Data extracts —
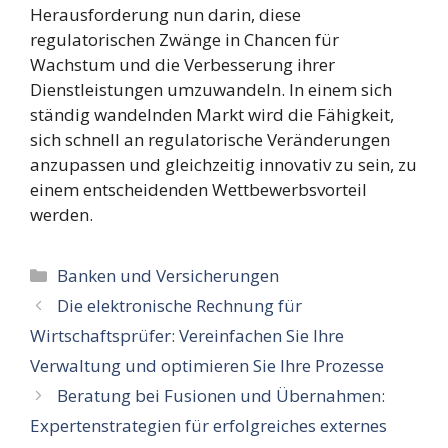
Herausforderung nun darin, diese
regulatorischen Zwänge in Chancen für
Wachstum und die Verbesserung ihrer
Dienstleistungen umzuwandeln. In einem sich
ständig wandelnden Markt wird die Fähigkeit,
sich schnell an regulatorische Veränderungen
anzupassen und gleichzeitig innovativ zu sein, zu
einem entscheidenden Wettbewerbsvorteil
werden.
Kategorien
Banken und Versicherungen
Die elektronische Rechnung für
Wirtschaftsprüfer: Vereinfachen Sie Ihre
Verwaltung und optimieren Sie Ihre Prozesse
Beratung bei Fusionen und Übernahmen:
Expertenstrategien für erfolgreiches externes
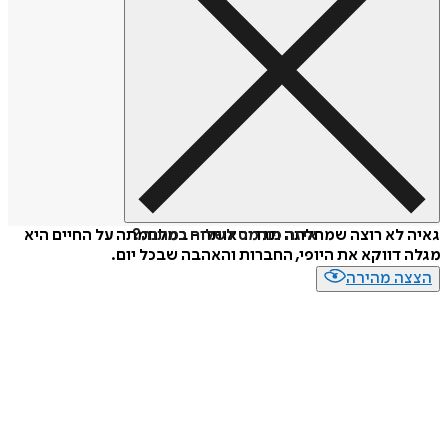
איזה פורמט לשלוח כמתנה?
גאיה לא רוצה שמחלתה תגדיר אותה - במלחמתה על החיים היא
מגלה דווקא את היופי, החברות והאהבה שבכל יום.
הצצה מהירה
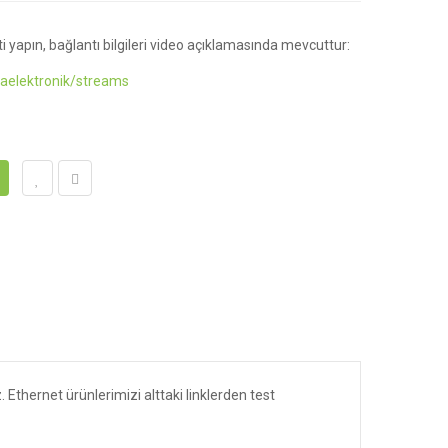
i yapın, bağlantı bilgileri video açıklamasında mevcuttur:
aelektronik/streams
. Ethernet ürünlerimizi alttaki linklerden test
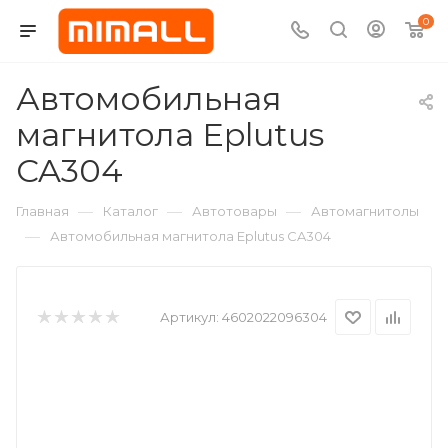
0
Автомобильная
магнитола Eplutus
CA304
—
—
—
Главная
Каталог
Автотовары
Автомагнитолы
—
Автомобильная магнитола Eplutus CA304
Артикул:
4602022096304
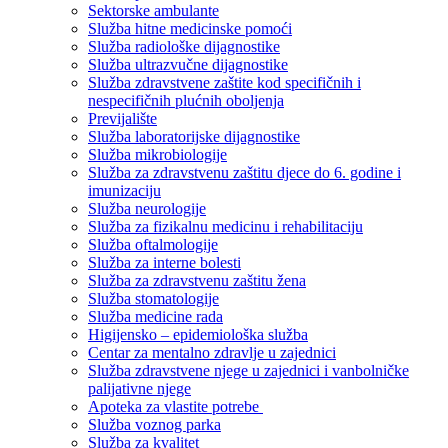
Sektorske ambulante
Služba hitne medicinske pomoći
Služba radiološke dijagnostike
Služba ultrazvučne dijagnostike
Služba zdravstvene zaštite kod specifičnih i
nespecifičnih plućnih oboljenja
Previjalište
Služba laboratorijske dijagnostike
Služba mikrobiologije
Služba za zdravstvenu zaštitu djece do 6. godine i
imunizaciju
Služba neurologije
Služba za fizikalnu medicinu i rehabilitaciju
Služba oftalmologije
Služba za interne bolesti
Služba za zdravstvenu zaštitu žena
Služba stomatologije
Služba medicine rada
Higijensko – epidemiološka služba
Centar za mentalno zdravlje u zajednici
Služba zdravstvene njege u zajednici i vanbolničke
palijativne njege
Apoteka za vlastite potrebe
Služba voznog parka
Služba za kvalitet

What to do — Show me every line in the data above that includes "zaštitu".

Written answer —
Služba za zdravstvenu zaštitu djece do 6. godine i
Služba za zdravstvenu zaštitu žena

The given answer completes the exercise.